Video gaming is one of those things that people either love or hate. For those who hate it, gaming is a waste of time. It is often viewed as a massive distraction from the realities of daily life. For those who love it, however, gaming offers a whole host of benefits that go beyond simply being entertaining.
For entrepreneurs, playing games can actually be of immense value.

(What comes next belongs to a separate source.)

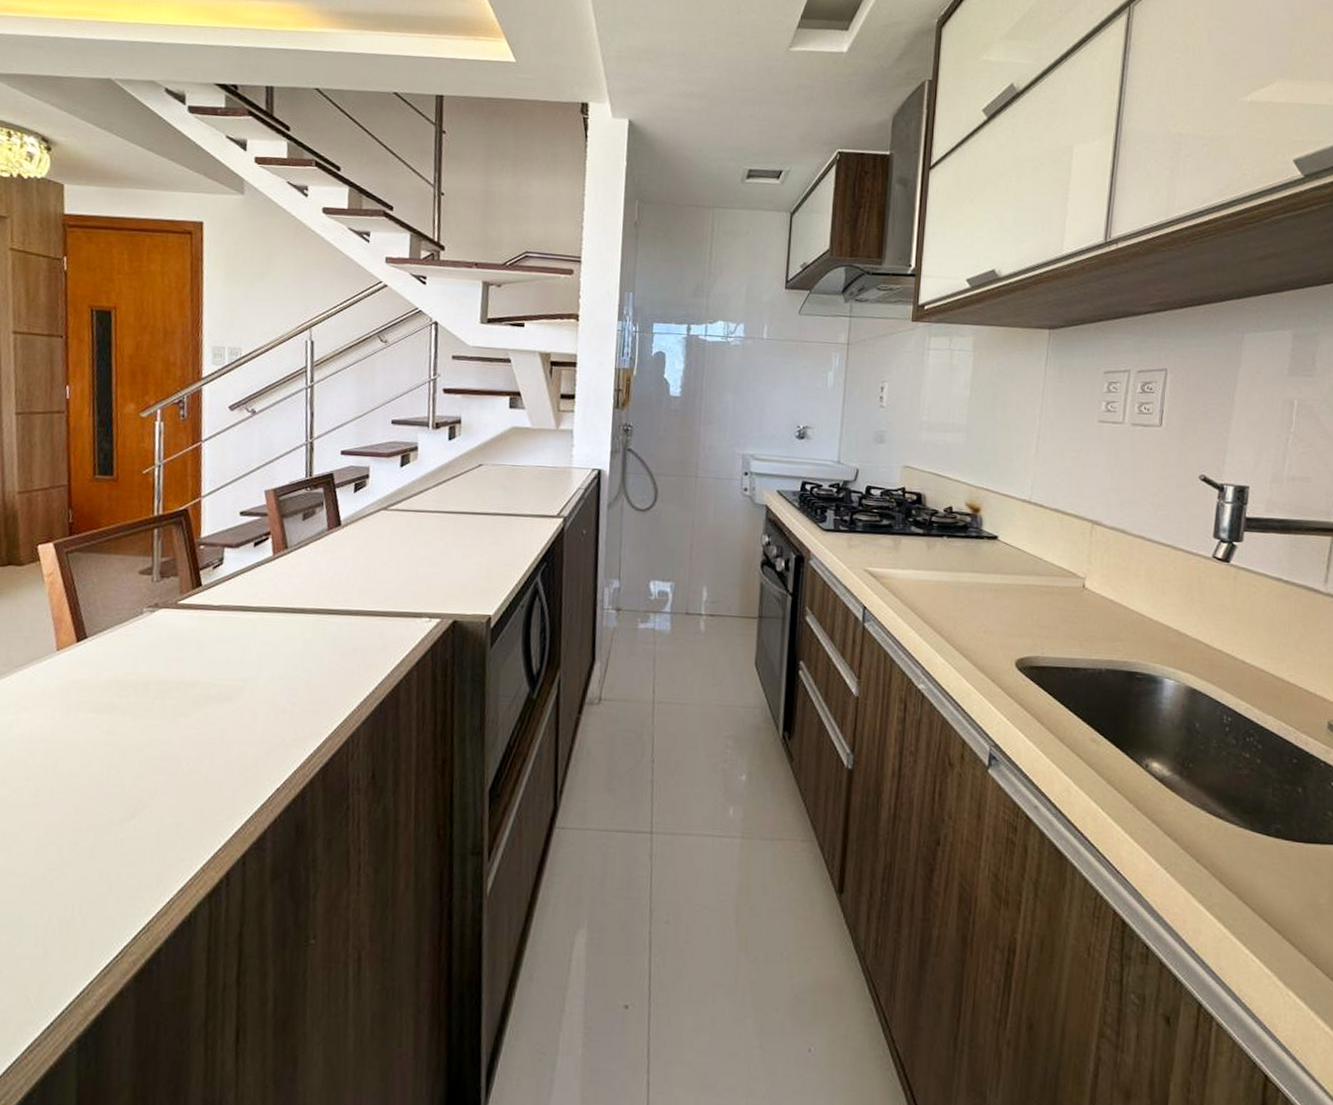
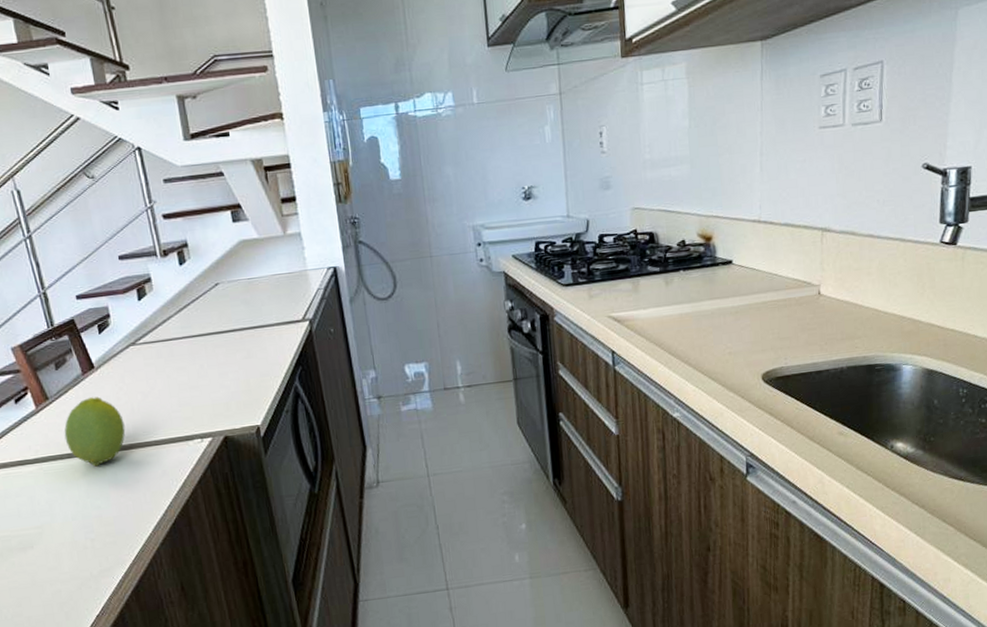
fruit: none [293,554,357,627] -> present [64,396,126,467]

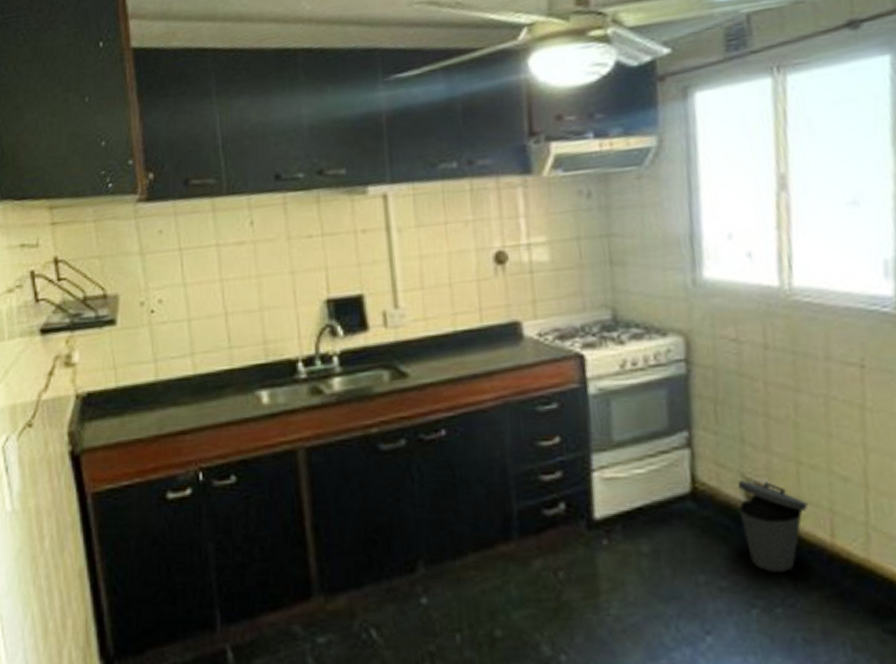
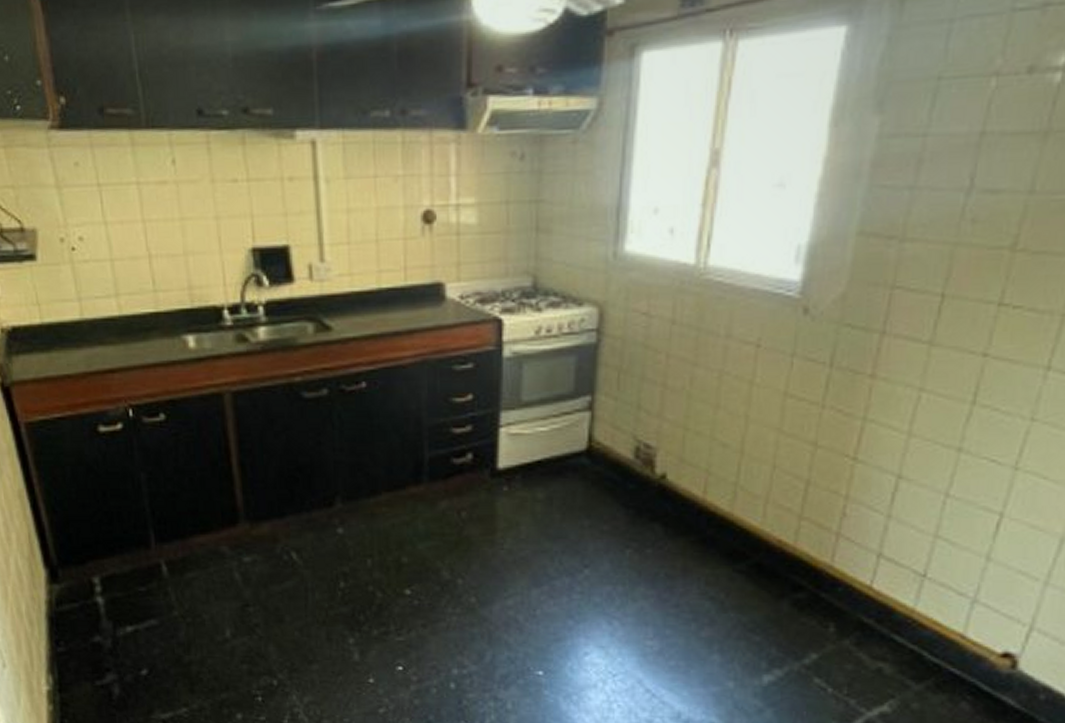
trash can: present [737,479,809,572] -> none [627,441,689,520]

What sets apart the top 10% of successful business owners from their less-successful peers? Confidence and strength of character. Irrespective of the challenges they’ve had to face along the way, the one thing that all successful entrepreneurs have in common is perseverance.
These are the exact skills that playing video games can develop. Even the best gamers in the world have had to deal with losing their virtual lives. This means they often have to start games from the beginning again. But, the more they preserve the further they get with the level. Thus, making progress with each and every attempt – even when they make mistakes.
Failure is one of those things that is just a fact of entrepreneurial life. If you’ve had a charming run so far, odds are that you will end up failing at something along the way. So, developing a mindset that accepts failure for what it is, can encourage growth and ensure that you’ll keep persevering.
Another interesting thing about video games is that they teach players to develop a progress-oriented mindset. Every game in existence gets more difficult the more it goes on. From tougher bosses to increasingly complex tasks. The challenges get greater every time. It’s the same in business; the more goals you hit and growth targets you reach, the more difficult it becomes to perform better.
Another aspect of business success is competitive advantage. This is also known as establishing a position to give you an edge over your competitors. There are certain types of games that can develop the critical skills that you need to find, establish and enhance the competitive advantage of your venture.
Mindsports like poker and chess, for example, will flex your mental muscle. They help to ramp up your critical thinking skills.
The game of poker is often compared to the stock market. There's a reason why so many former pro poker players have been successful on Wall Street - and vice versa. An integral part of poker strategy is knowing when to fold, or, as Kenny Rogers says “you’ve gotta know when to hold ‘em, when to fold ‘em”.
Knowing when to fold is also a key skill necessary for effective business investments and decision-making. Contrary to some assumptions, folding is not for ‘quitters.’ Instead, it is a smart choice that sometimes needs to be made during a business’s life cycle.
Long-established as a brain training gaming, chess requires an accumulation of strategy, visualization, and knowledge in every move. Chess players are renowned for taking a methodical approach to decision-making. Anticipating not just the move they are about to make but how that will then impact future moves. They’re not just one or two steps ahead, they visualize the full chessboard. Thus, anticipate all the possibilities there are of winning.
Does that sound familiar? The same strategic thinking is a core component of business management. You don’t have to be Garry Kasparov to reap the benefits of applying chess strategy to the way you run your business, either. Simply developing an approach to risk management will help you evaluate the steps that are worth taking when it comes to business development.
In stark contrast to the console games of the 1980s and 90s, modern video games are often team affairs. These can foster leadership skills development in participants.
According to research conducted by two academics from the St Petersburg University of Cinema and Television in 2017, digital games have the potential to support leadership development even in non-habitual gamers.
Of the 50 student gamers and non-gamers who participated in the study, 89% developed increased organizational skills. Additionally, 75% displayed higher levels of self-control and 68% demonstrated strong personal leadership and tenacity of purpose. Further still, 89% of the participants displayed exceptional group management skills. Another 67% were able to find creative approaches to problem-solving.